Série d'exercices>
**1.** Recopiez le passage de l'extrait sur les recueils de Marcel Peltier qui va de « Murmures, Ed. du » jusqu'à « tout récent (2) » inclus.
**2.** Dressez la liste de toutes les personnes nommées dans l'extrait sur les recueils de Marcel Peltier.

Ecrit par Patryck Froissart 02.06.22 dans La Une Livres, Les Livres, Critiques, Poésie, Editions du Cygne

Ecrivain(s): Marcel Peltier Edition: Editions du Cygne

Deux recueils de Marcel Peltier aux éditions du Cygne (par Patryck Froissart)

 

Murmures, Ed. du Cygne, janvier 2021, 10 €

Patience, le sistre !, Ed. du Cygne, Coll. Poésie francophone, janvier 2022, 10 €

 

Suite à la recension récente, dans le magazine de La Cause Littéraire, d’un recueil de poésie de Marcel Peltier intitulé Fulgurances, il nous est venu l’envie d’en connaître davantage de l’œuvre de ce poète « wallon-picard » à l’écriture à la fois expérimentale et prolifique. C’est sur deux recueils, publiés aux Editions du Cygne, qu’a porté la présente exploration :

Murmures est sorti en 2021 (1)

Patience, le sistre ! est tout récent (2)

Dans sa préface à Murmures, Olivier Salon, membre de l’Oulipo, écrit :

Poète de l’épure, Marcel Peltier tente lors de ces quelques récentes années de condenser ses poèmes entre quatre et sept mots à peu près, d’après les recherches de François Le Lyonnais (FFL, penseur de l’Oulipo, s’interroge depuis 1960 avec Raymond Queneau […] sur le plus petit nombre de mots capable de former un poème valable) que je résume de la sorte : comment procurer au lecteur une forte charge en usant de quelques mots seulement ? En d’autres termes, tâcher d’effleurer la profondeur, tel est le but du poète dans Murmures.

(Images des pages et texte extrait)

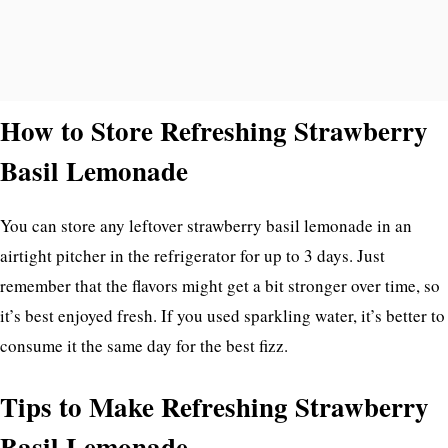
How to Store Refreshing Strawberry
Basil Lemonade
You can store any leftover strawberry basil lemonade in an
airtight pitcher in the refrigerator for up to 3 days. Just
remember that the flavors might get a bit stronger over time, so
it’s best enjoyed fresh. If you used sparkling water, it’s better to
consume it the same day for the best fizz.
Tips to Make Refreshing Strawberry
Basil Lemonade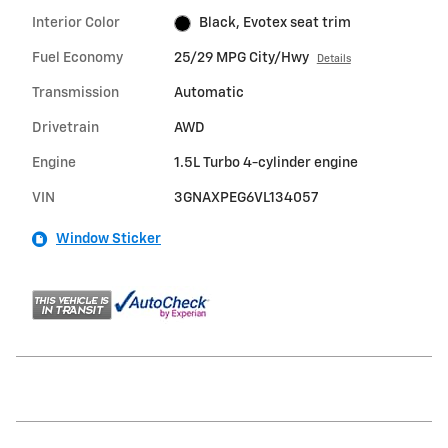
Interior Color
Black, Evotex seat trim
Fuel Economy
25/29 MPG City/Hwy
Details
Transmission
Automatic
Drivetrain
AWD
Engine
1.5L Turbo 4-cylinder engine
VIN
3GNAXPEG6VL134057
Window Sticker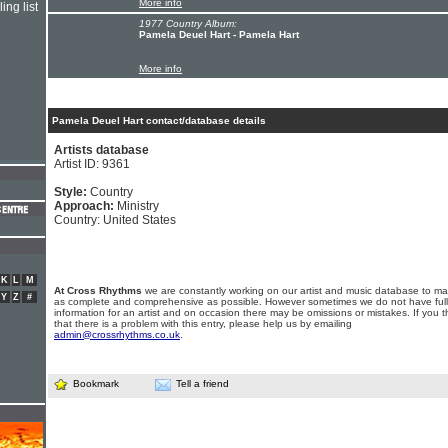
More info
ing list
1977 Country Album:
Pamela Deuel Hart - Pamela Hart
More info
Pamela Deuel Hart contact/database details
Artists database
Artist ID: 9361
Style:
Country
Approach:
Ministry
Country: United States
K
L
M
At Cross Rhythms
we are constantly working on our artist and music database to ma
Y
Z
#
as complete and comprehensive as possible. However sometimes we do not have full
information for an artist and on occasion there may be omissions or mistakes. If you t
that there is a problem with this entry, please help us by emailing
admin@crossrhythms.co.uk
.
Bookmark
Tell a friend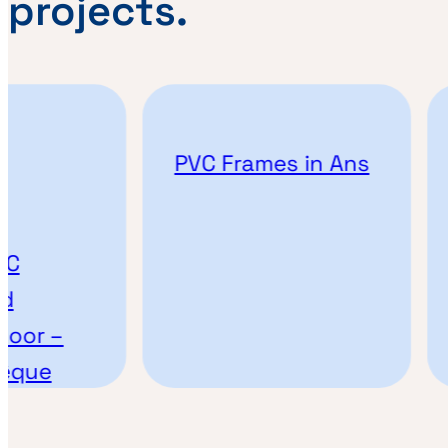
projects.
PVC Frames in Ans
C
d
oor –
vêque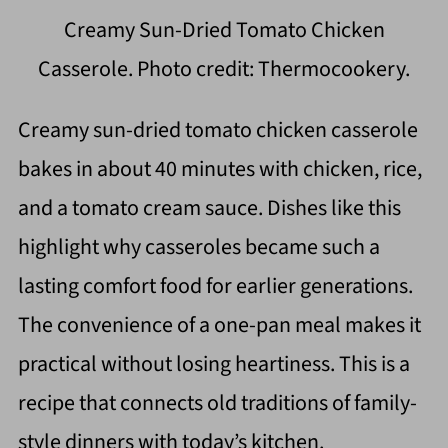
Creamy Sun-Dried Tomato Chicken
Casserole. Photo credit: Thermocookery.
Creamy sun-dried tomato chicken casserole
bakes in about 40 minutes with chicken, rice,
and a tomato cream sauce. Dishes like this
highlight why casseroles became such a
lasting comfort food for earlier generations.
The convenience of a one-pan meal makes it
practical without losing heartiness. This is a
recipe that connects old traditions of family-
style dinners with today’s kitchen.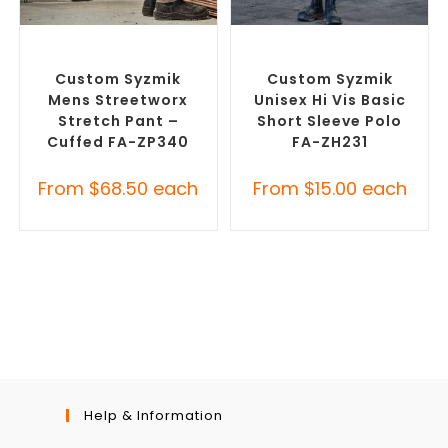
SELECT OPTIONS
SELECT OPTIONS
Branded Work Pants
,
Branded Workwear
,
Custom
Branded Workwear
Work Polo Shirts
Custom Syzmik
Custom Syzmik
Mens Streetworx
Unisex Hi Vis Basic
Stretch Pant –
Short Sleeve Polo
Cuffed FA-ZP340
FA-ZH231
From
$
68.50
each
From
$
15.00
each
Help & Information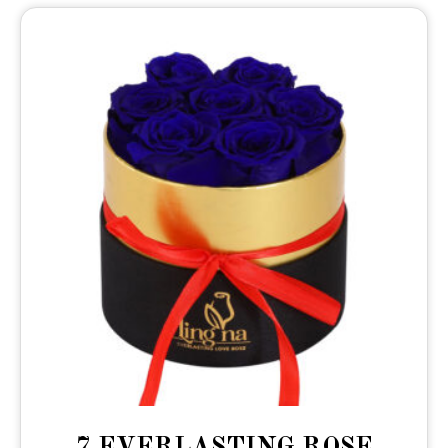
7 EVERLASTING ROSE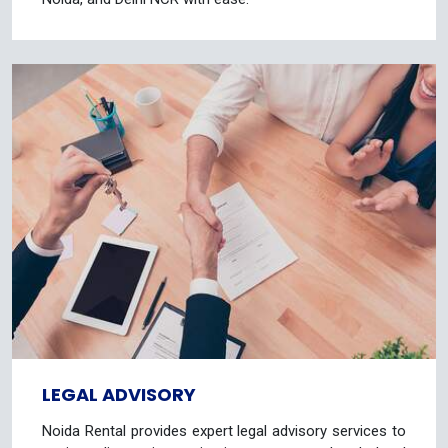
LEGAL ADVISORY
Noida Rental provides expert legal advisory services to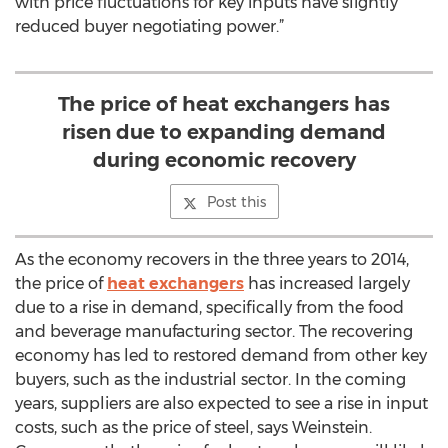
with price fluctuations for key inputs have slightly
reduced buyer negotiating power.”
The price of heat exchangers has
risen due to expanding demand
during economic recovery
Post this
As the economy recovers in the three years to 2014,
the price of
heat exchangers
has increased largely
due to a rise in demand, specifically from the food
and beverage manufacturing sector. The recovering
economy has led to restored demand from other key
buyers, such as the industrial sector. In the coming
years, suppliers are also expected to see a rise in input
costs, such as the price of steel, says Weinstein.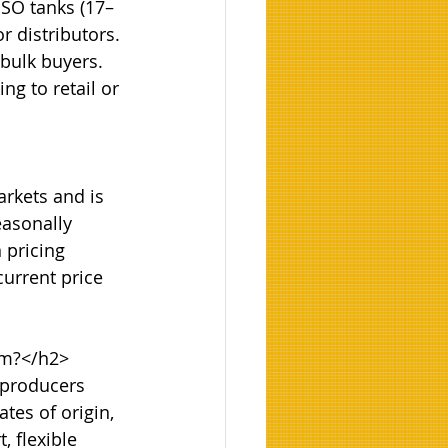
ISO tanks (17–
r distributors. 
 bulk buyers. 
g to retail or 
rkets and is 
easonally 
 pricing 
urrent price 
m?</h2>

 producers 
tes of origin, 
 flexible 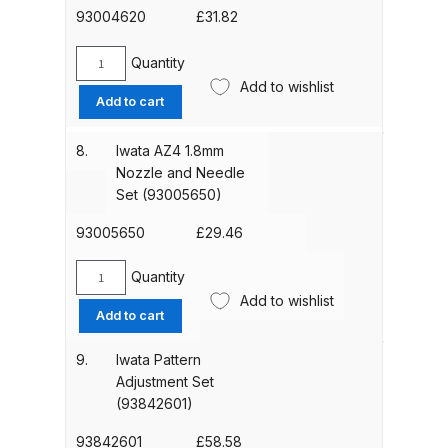
(93004610)
93004620
£
31.82
Binks DeVilbiss PRi PRO Lite
quantity
Gravity Spray Gun Spare Parts
Quantity
Iwata
Breakdown
Add to wishlist
AZ4
Add to cart
HTE-
Binks DeVilbiss PRO Lite E
S
8.
Iwata AZ4 1.8mm
Conventional Pressure Spray Gun
Impact
Nozzle and Needle
Spare Parts Breakdown
Nozzle
Set (93005650)
+
Needle
Binks DeVilbiss SRi PRO Lite Micro
93005650
£
29.46
Set
Spot Repair Gravity Spray Gun
1.5mm
Quantity
Spare Parts Breakdown
Iwata
(93004620)
Add to wishlist
AZ4
quantity
Add to cart
1.8mm
Cart
Nozzle
9.
Iwata Pattern
and
Adjustment Set
Checkout
Needle
(93842601)
Set
Compare
(93005650)
93842601
£
58.58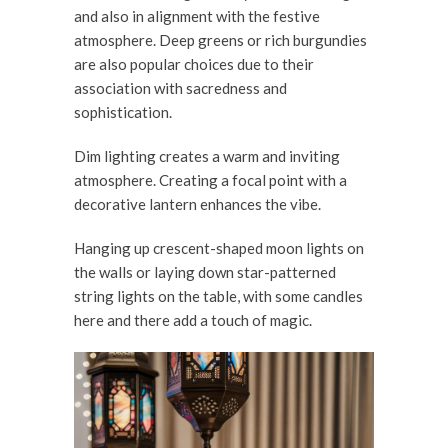
and also in alignment with the festive
atmosphere. Deep greens or rich burgundies
are also popular choices due to their
association with sacredness and
sophistication.
Dim lighting creates a warm and inviting
atmosphere. Creating a focal point with a
decorative lantern enhances the vibe.
Hanging up crescent-shaped moon lights on
the walls or laying down star-patterned
string lights on the table, with some candles
here and there add a touch of magic.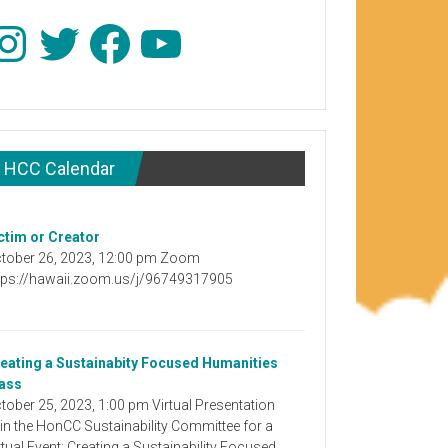
stagram
Twitter
Facebook
YouTube
HCC Calendar
ctim or Creator
tober 26, 2023, 12:00 pm Zoom
tps://hawaii.zoom.us/j/96749317905
eating a Sustainabity Focused Humanities
ass
tober 25, 2023, 1:00 pm Virtual Presentation
in the HonCC Sustainability Committee for a
rtual Event: Creating a Sustainability Focused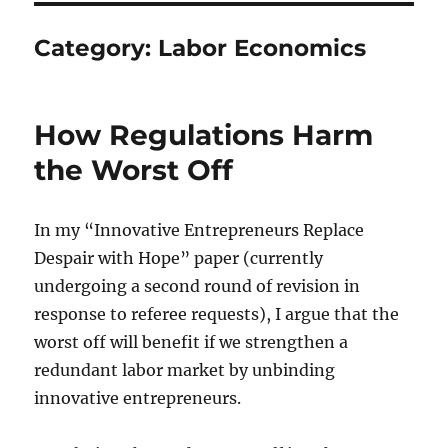
Category:
Labor Economics
How Regulations Harm
the Worst Off
In my “Innovative Entrepreneurs Replace
Despair with Hope” paper (currently
undergoing a second round of revision in
response to referee requests), I argue that the
worst off will benefit if we strengthen a
redundant labor market by unbinding
innovative entrepreneurs.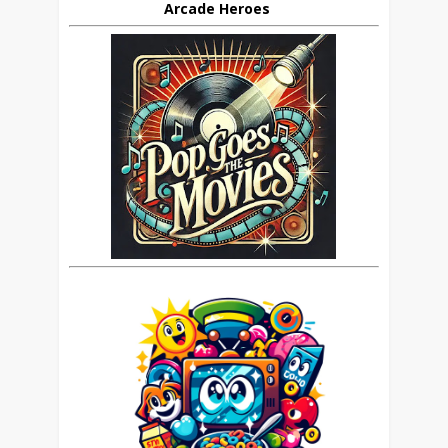
Arcade Heroes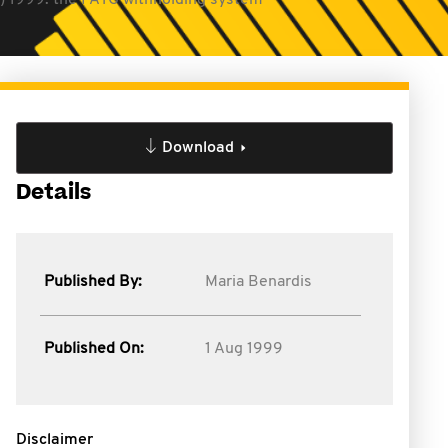
1) 1999: the PAYG withholding system
Download
Details
Published By:
Maria Benardis
Published On:
1 Aug 1999
Disclaimer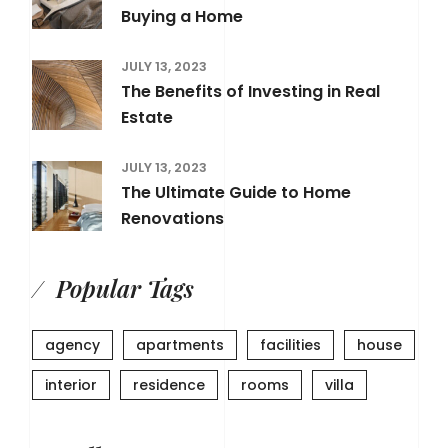
Buying a Home
JULY 13, 2023
The Benefits of Investing in Real
Estate
JULY 13, 2023
The Ultimate Guide to Home
Renovations
Popular Tags
agency
apartments
facilities
house
interior
residence
rooms
villa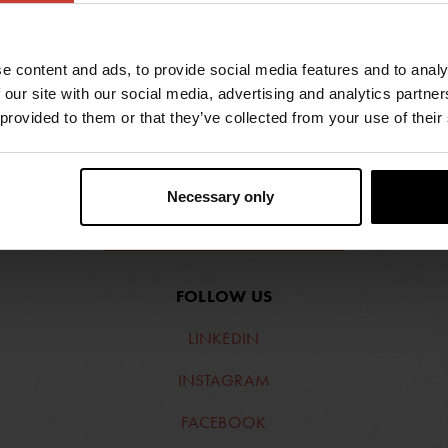
e content and ads, to provide social media features and to analy
 our site with our social media, advertising and analytics partn
 provided to them or that they’ve collected from your use of their
Necessary only
FIND RETAILERS
FOLLOW US
LINKEDIN
INSTAGRAM
FACEBOOK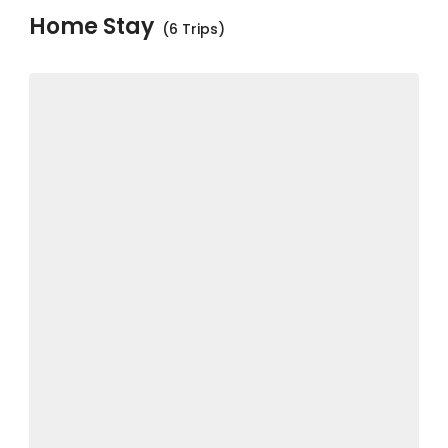
Home Stay
(6 Trips)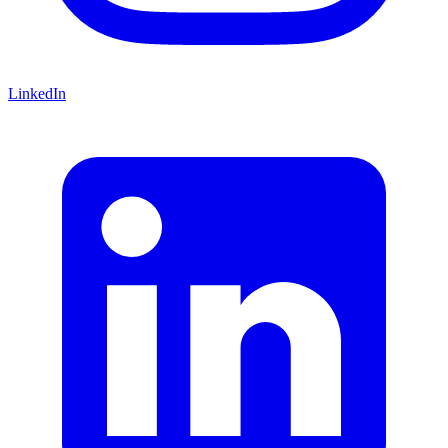
LinkedIn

Corrigé des exercices>
**1.**
Murmures, Ed. du Cygne, janvier 2021, 10 €

Patience, le sistre !, Ed. du Cygne, Coll. Poésie francophone, janvier 2022, 10 €

 

Suite à la recension récente, dans le magazine de La Cause Littéraire, d’un recueil de poésie de Marcel Peltier intitulé Fulgurances, il nous est venu l’envie d’en connaître davantage de l’œuvre de ce poète « wallon-picard » à l’écriture à la fois expérimentale et prolifique. C’est sur deux recueils, publiés aux Editions du Cygne, qu’a porté la présente exploration :

Murmures est sorti en 2021 (1)

Patience, le sistre ! est tout récent (2)

**2.**
Patryck Froissart
Marcel Peltier
Olivier Salon
François Le Lyonnais
Raymond Queneau